The dam was built in 1944 and featured sections of wooden planks, resembling the tops of giant picnic tables, that were inserted and removed by hand twice a year to create a swimming area open to town residents during June, July and August. It’s commonly known as the Norwich Pool and is on Charles Brown Brook off Beaver Meadow Road.

Fulton said he believes the swimming area will be open for the summer of 2014 and that 95 percent of its estimated $500,000 cost will be borne by the Federal Emergency Management Agency, with the remainder paid by the town. He said voters at the 2012 Town Meeting approved storm repair funding that will cover Norwich’s share.

He added that the new structure will either incorporate a fish ladder or a natural channel that will curve through an adjacent bank and around the dam before meeting back up with the brook below.

“We will not complete final design and take (construction) bids until we have a permit for ANR,’’ Fulton wrote in an email.

Fulton said he met earlier this month with ANR Secretary Deborah Markowitz and Department of Environmental Conservation Commissioner David Mears at the statehouse in Montpelier. He said the meeting was facilitated by state REp.Margaret Cheney, D-Norwich. Neither Markowitz nor Mears responded to calls seeking comment this week and Cheney was traveling back to Vermont from Washington, D.C.

The Norwich Conservation Committee is a 10-person group whose stated goal is to “preserve… natural resources through planning, promoting and implementing strategies to assist the town planners and educate the residents.”

In an Aug. 31 letter to the Selectboard, the committee wrote that Charles Brown and Blood brooks “are not hospitable to ocean-going fish, like the American eel and the Atlantic salmon, because the mouth of Blood Brook has been raised far above the Connecticut River. Consequently, a fish ladder may not be appropriate.”

The letter went on to state that a natural fish channel would be cheaper. “According to a consulting firm being used by the town, a natural passage can be included in the project for half the cost of a fish ladder” the letter read, estimating the channel cost at $50,000 compared to $100,000 for a ladder.

Marie Elise Howard, a 27-year Norwich resident who was gardening in her yard near the swimming area this week, said she was disappointed to hear it probably won’t reopen this summer.
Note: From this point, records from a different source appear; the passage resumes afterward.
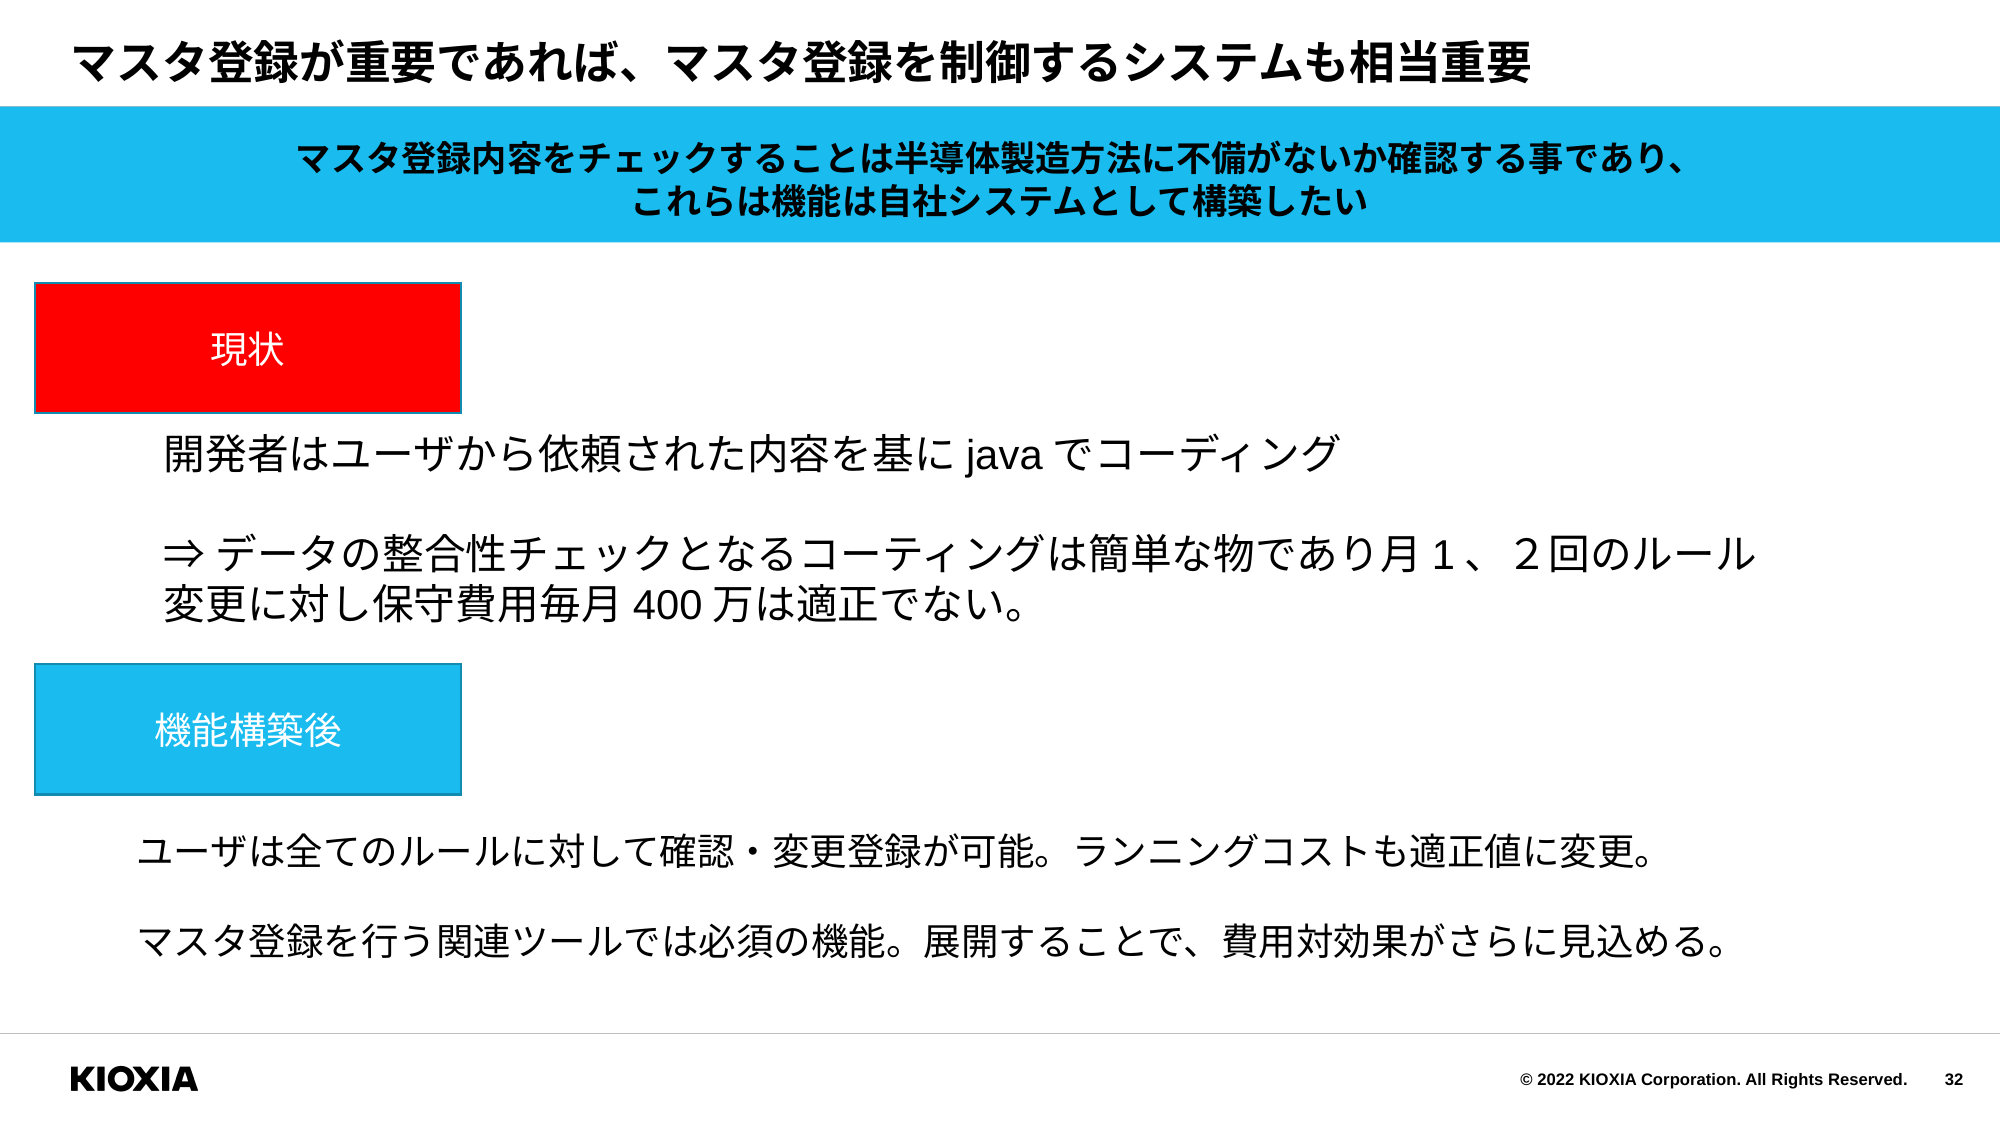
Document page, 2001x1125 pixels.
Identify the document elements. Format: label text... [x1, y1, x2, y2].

picture [0, 1032, 210, 1125]
text_box 現状 [34, 282, 462, 414]
title マスタ登録が重要であれば、マスタ登録を制御するシステムも相当重要 [70, 22, 1930, 94]
list マスタ登録内容をチェックすることは半導体製造方法に不備がないか確認する事であり、 これらは機能は自社システムとして構築したい [0, 106, 2000, 243]
text_box ユーザは全てのルールに対して確認・変更登録が可能。ランニングコストも適正値に変更。 マスタ登録を行う関連ツールでは必須の機能。展開することで、費用対効果がさらに見込める。 [121, 821, 1756, 971]
text_box 開発者はユーザから依頼された内容を基にjavaでコーディング ⇒データの整合性チェックとなるコーティングは簡単な物であり月1、２回のルール変更に対し保守費用毎月400万は適正でない。 [148, 420, 1783, 636]
text_box 機能構築後 [34, 663, 462, 796]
She said her three children, now 25, 23 and 18, spent many hours at the pool and that “for many people of my generation in town, that was where they learned to swim.”

“I remember taking my 2-year-olds there to dig in the sand and make and destroy little dams,’’ she said. “The water’s cold, though. It about gave my brother a heart attack the first time he went in.”

Howard said she liked the fact that the dirt lane off Beaver Meadow Road to the swimming hole is unmarked and that it is something of a locals-only secret. She enjoys the sight of young families and middle-schoolers on bicycles traveling alongside the stream. The swimming area featured an afternoon lifeguard in the summers, she added.

Looking at the spot now, however, there is only a small stream meandering over rocks and through the gaping opening on the damaged dam’s right side. Tree trunks lie in the stream bed and exposed roots dangle from sections of bank that were undercut by the swift current in 2011.

Jill Kearney Niles, Norwich’s Recreation director, said she gets weekly inquiries about the pool’s status and that two informational meetings, one in 2011 and another last year, each drew about 75 residents.

“People definitely want to see it be put back up and that’s why we’re forging ahead as quickly as possible,’’ she said. “It’s been frustrating that it’s taken so long, but we’re locked in and pushing as hard as we can to keep it moving.”